For giggles and grins, I decided to do the usual coloring method on the Live Trace screen capture:


But something went bizarre with the colors in this version!

I concluded it was a result of importing a gif into Photoshop. The gif came with a limited color palette that couldn't be changed. So I took my original screen capture, and saved it as a tif. That imported fine, and the resultant later gif has been saved with the proper colors. The stylized effect is cool:


But do I like the original version better? Here, the numbers and letters are too sketchy.


"WORLD INTERFACE MACHINE"
(With a little tweaking, this is my favorite version...)

Sunday, November 12, 2006 C

"Live Interface"
7:06pm

As I now look at the "WORLD INTERFACE MACHINE", it occurs to me that it represents more than a computer keyboard, but also a musical keyboard, such as that for a piano or organ. Music is also a 'world interface' method. Not only that, the letters and numbers in the picture could refer to musical rhythms and keys. Was my subconscious mind thinking of the organ concert we planned to attend in the evening?

This concert was a new experience for me. While I'd heard tiny organs little bigger than an upright piano, I'd never heard a pipe organ. This Casavant organ has 752 pipes ranging from five inches to sixteen feet. The concert featured a piece by Buxtehude I didn't much care for. But in contrast, Prelude and Fugure in A minor, BMV 543, the Bach piece, demonstrated why Bach is such a renowned composer. There was plenty of variety to showcase the instrument's strengths. I particularily liked Swing Five, a jazz piece by Johannes Matthias Michel, and Louis Vierne's Aria.

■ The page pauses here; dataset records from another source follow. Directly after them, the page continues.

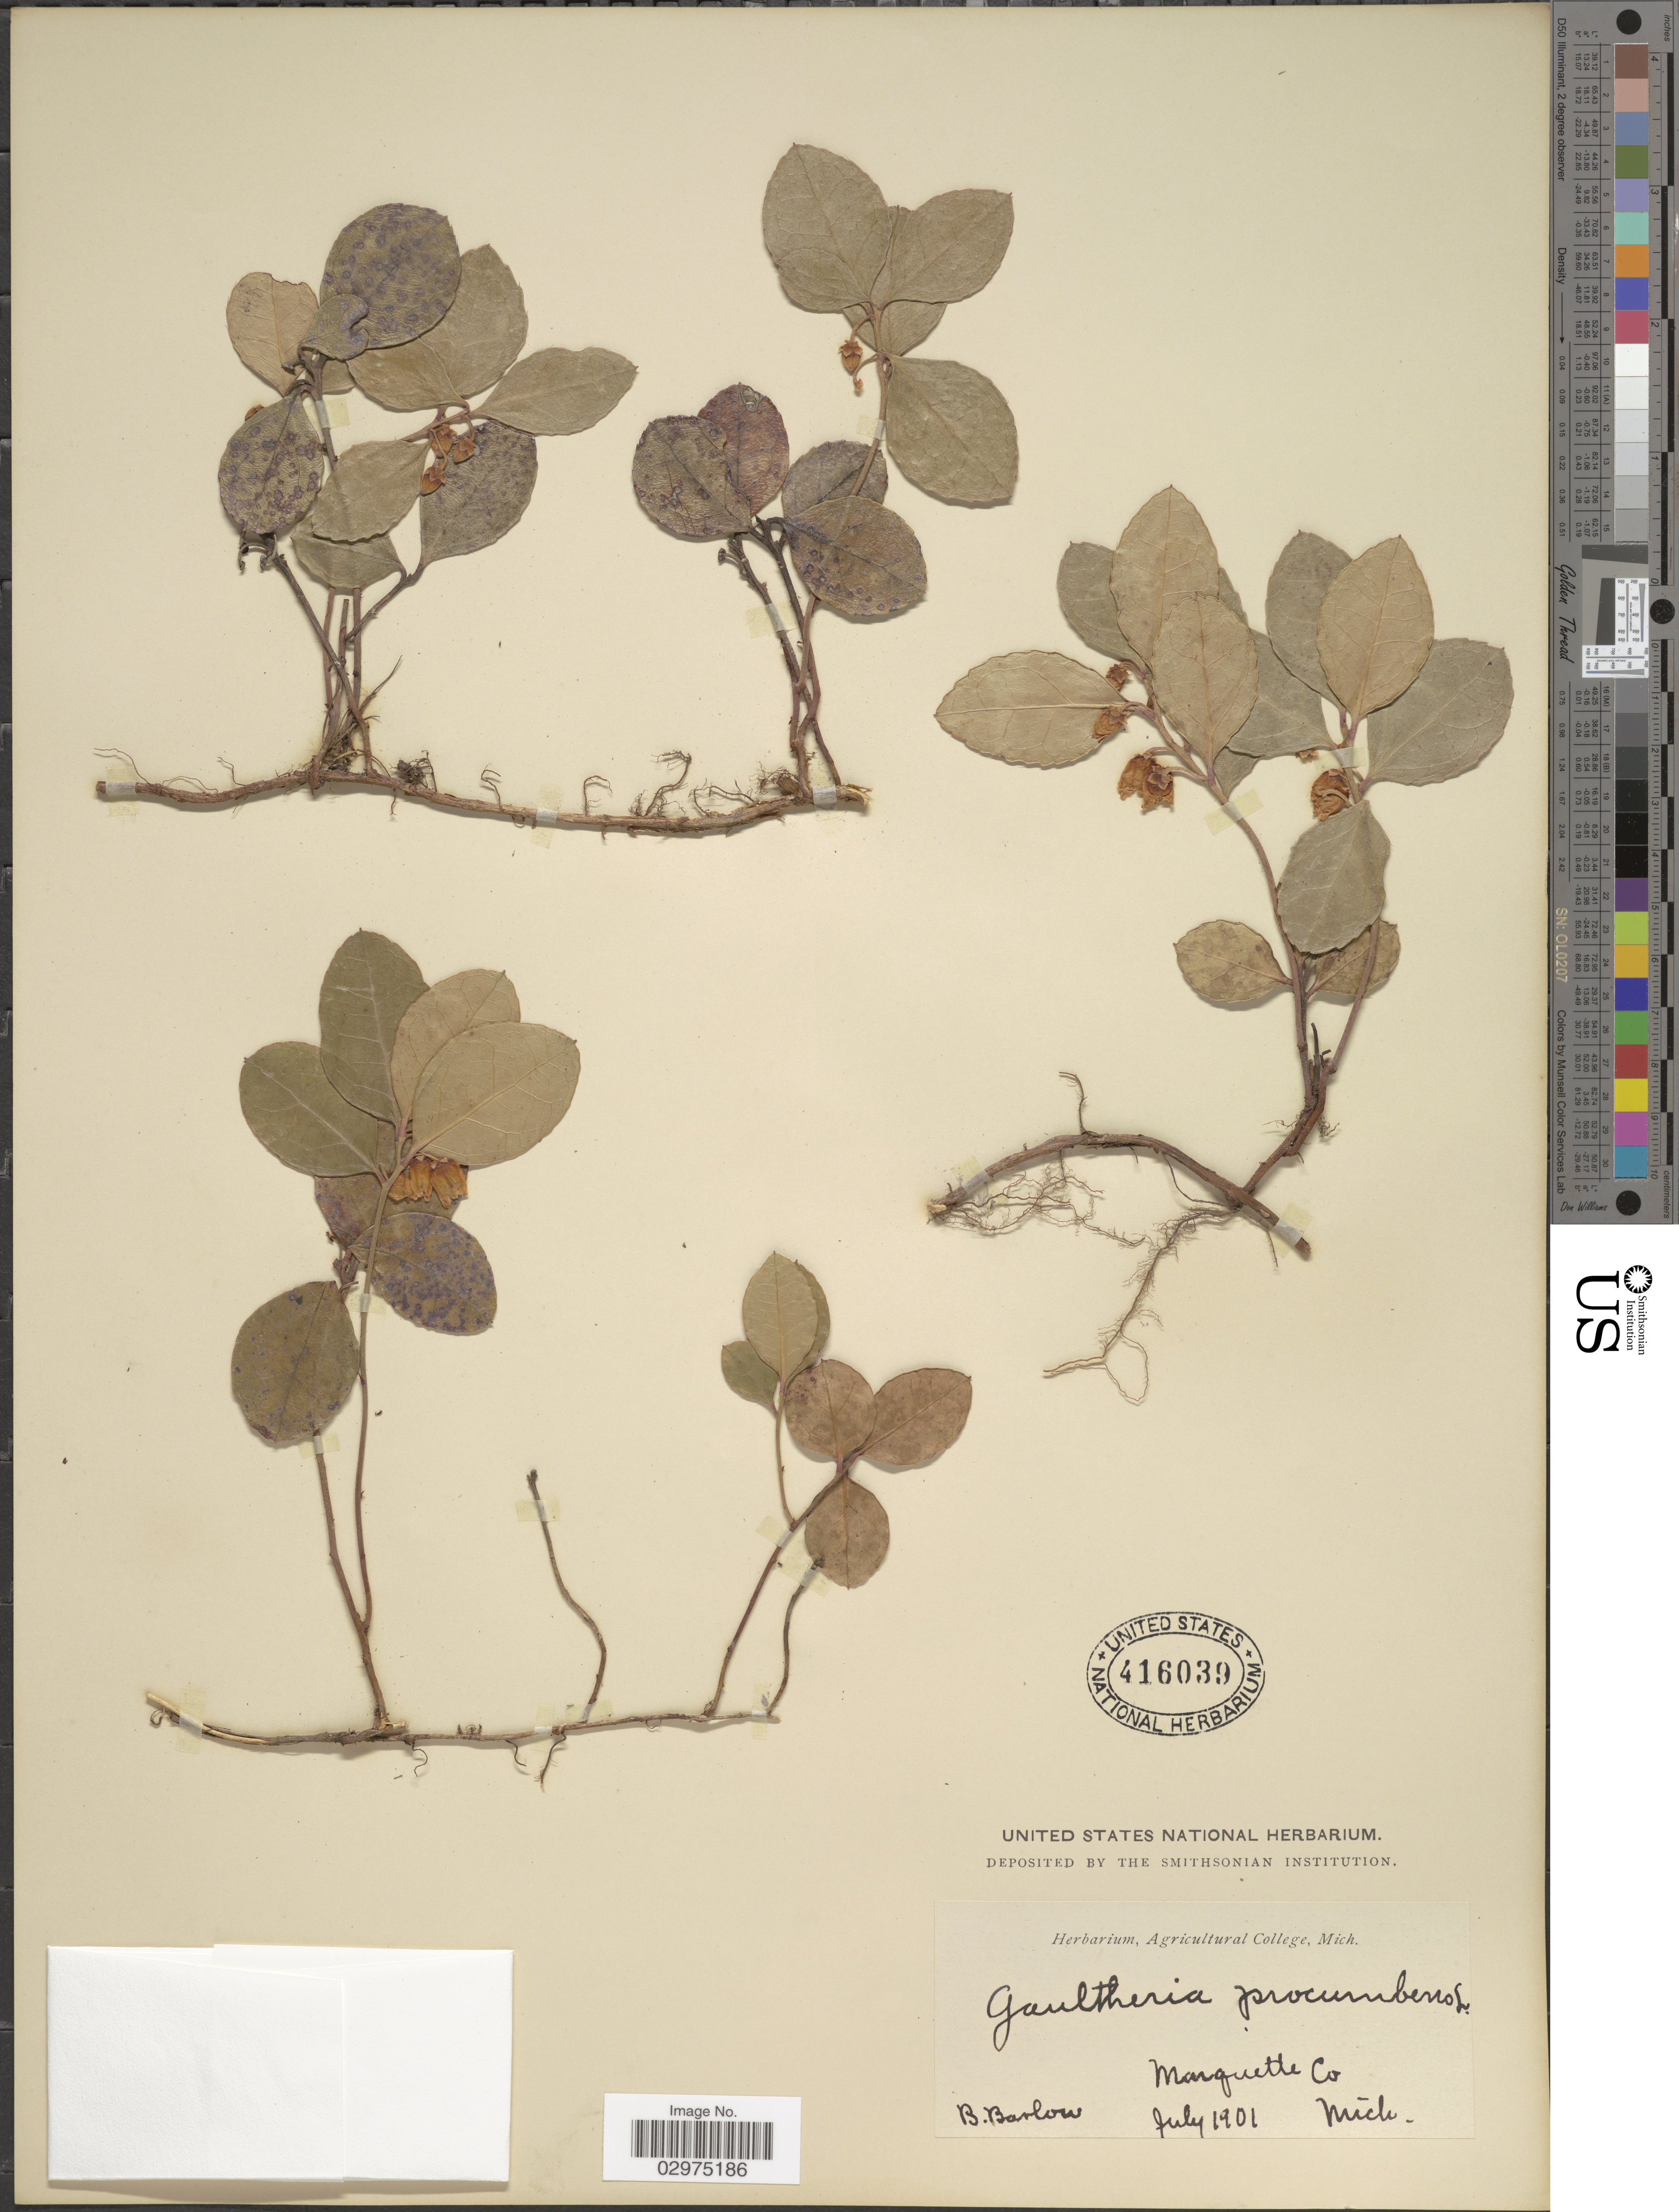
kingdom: Plantae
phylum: Tracheophyta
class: Magnoliopsida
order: Ericales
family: Ericaceae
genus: Gaultheria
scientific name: Gaultheria procumbens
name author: L.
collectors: Barlow, B.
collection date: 1901-07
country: United States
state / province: Michigan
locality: Marquette Co.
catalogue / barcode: US 416039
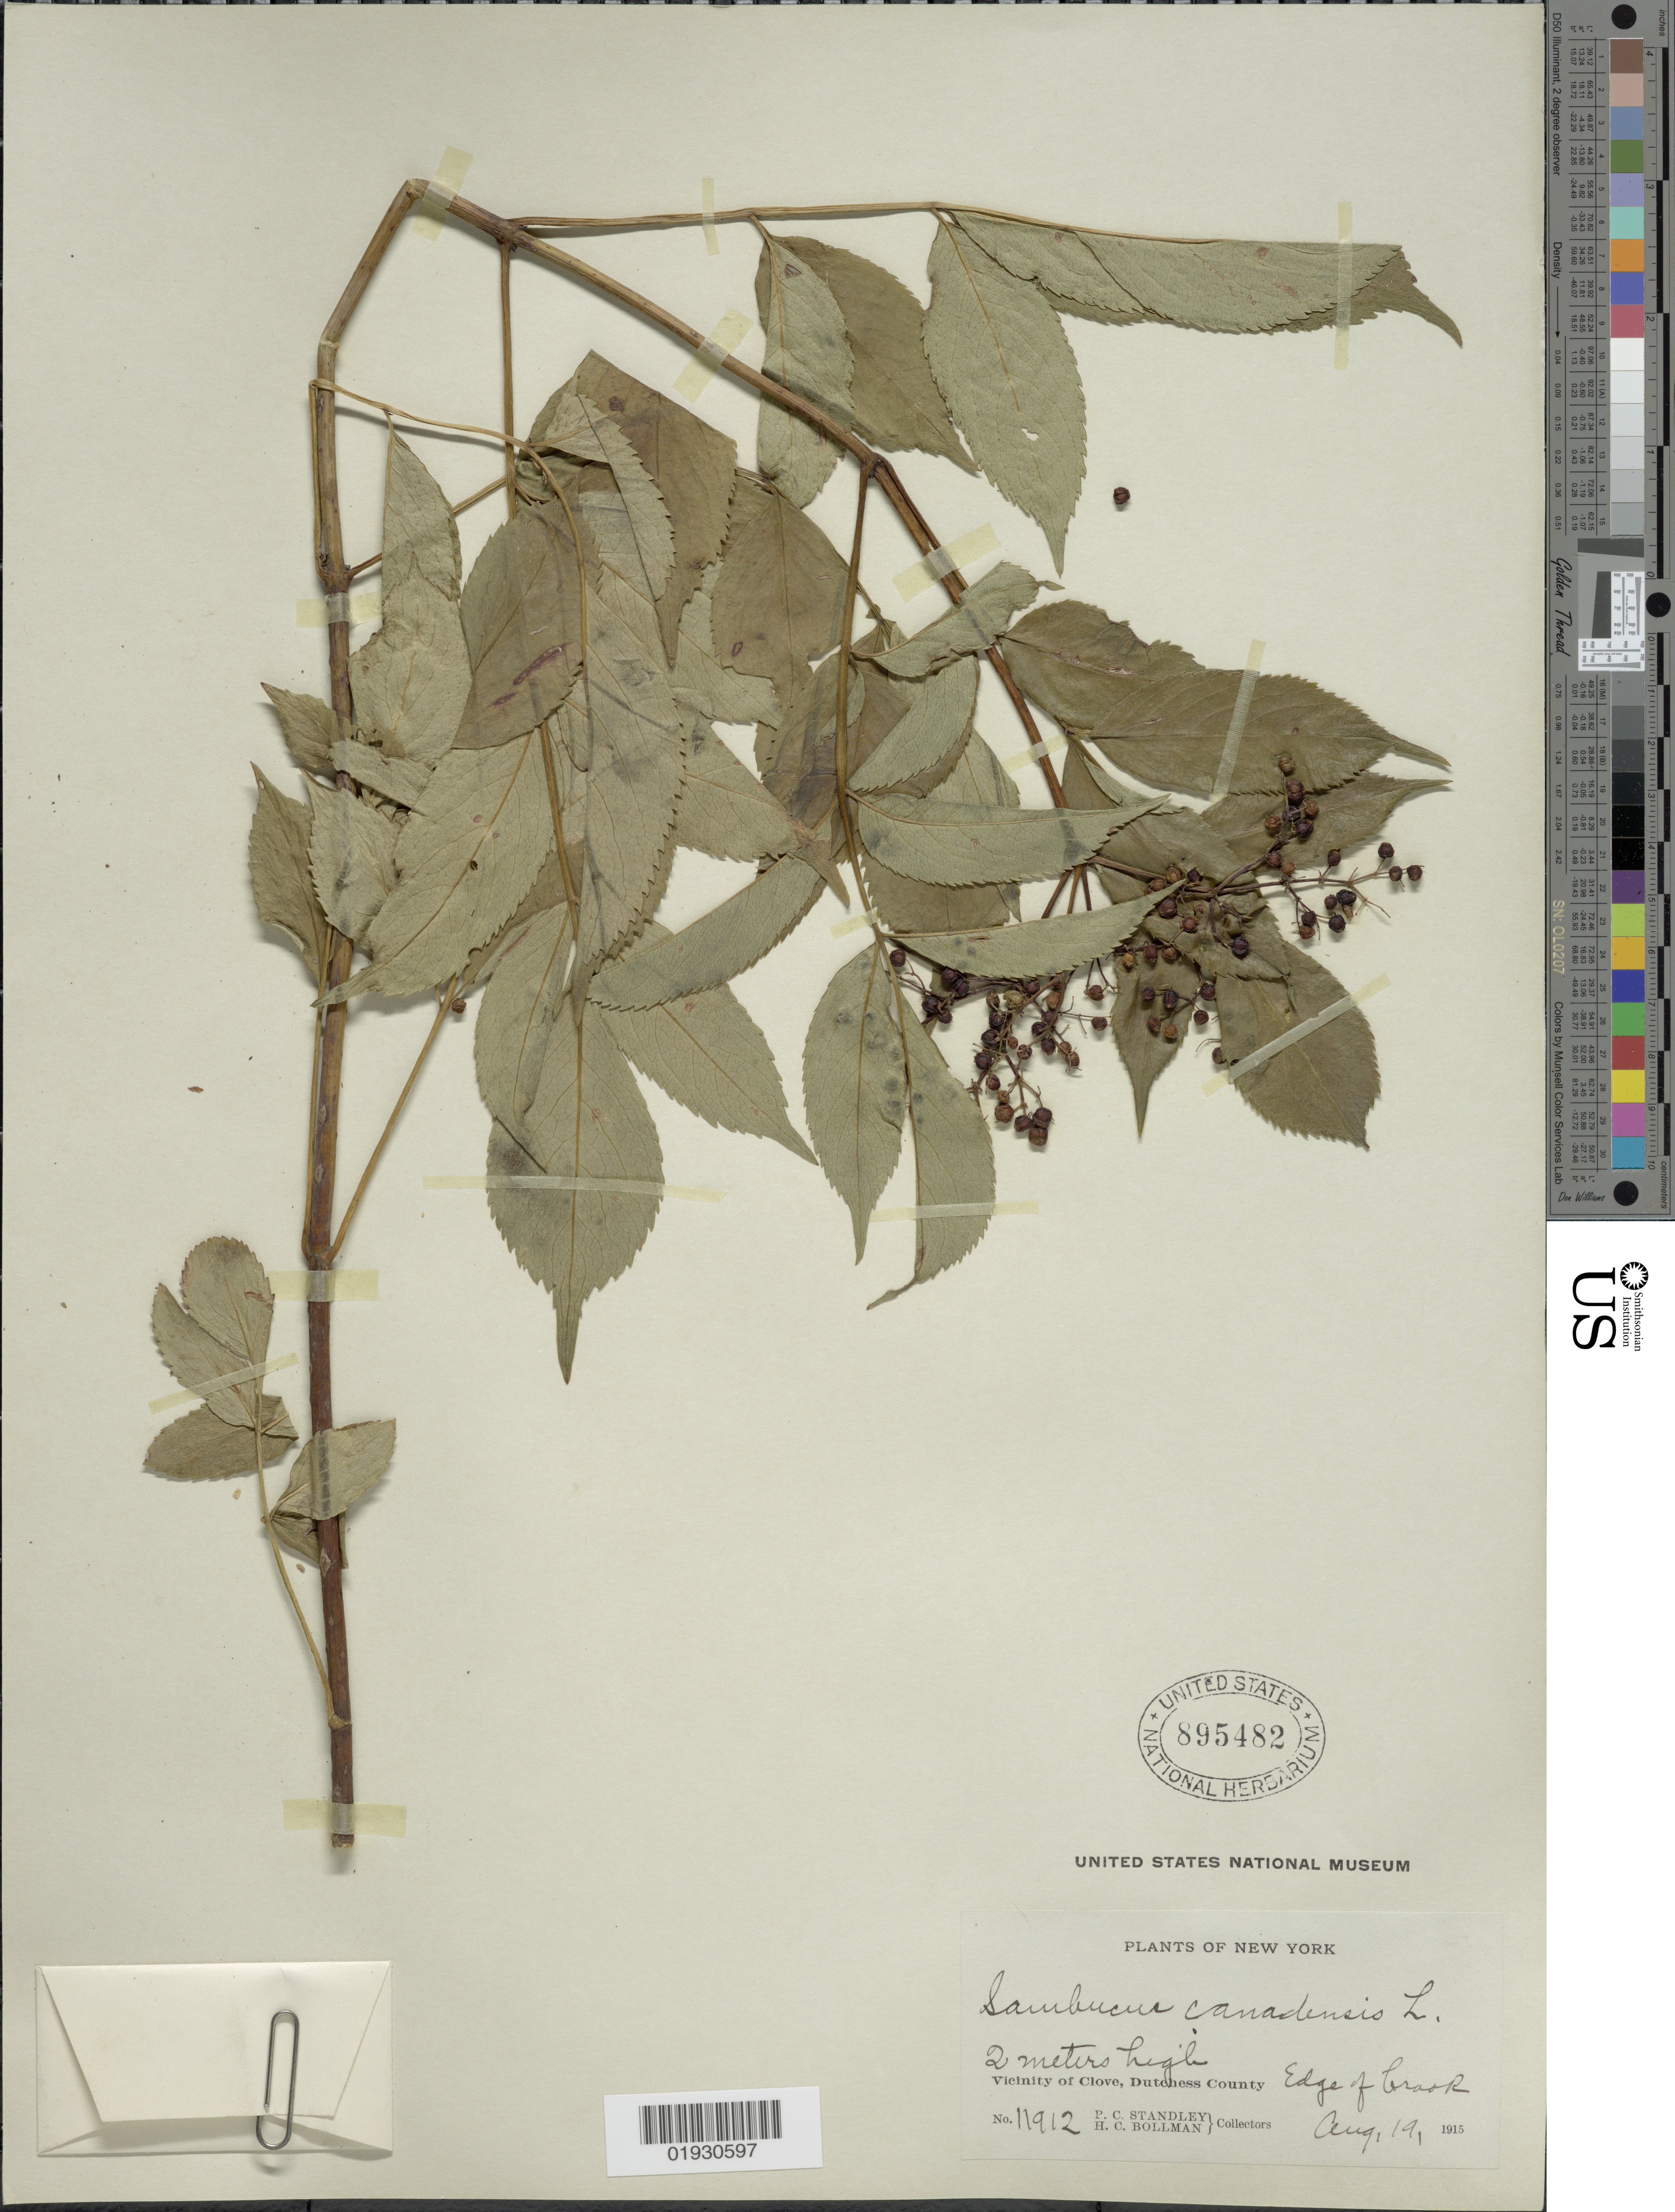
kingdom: Plantae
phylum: Tracheophyta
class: Magnoliopsida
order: Dipsacales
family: Viburnaceae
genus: Sambucus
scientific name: Sambucus canadensis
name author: L.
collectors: P. C. Standley & H. C. Bollman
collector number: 11912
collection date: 1915-08-19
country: United States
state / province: New York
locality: Vicinity of Clove, Dutchess County. Edge of brook.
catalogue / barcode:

There is another reason I'm glad Julia and I went. There is no way a CD could capture the full experience of the organ sound. When it swells loud, when the slats open up to let the volume increase, a recording coming through tiny speakers can't capture that. When the organist uses the foot keyboard, and the deep tones roar, a recording can't capture the way the sound vibrates and envelopes you.

While I am grateful for all the joy recorded music has given me through the years, the live experience has its own inimitable magic.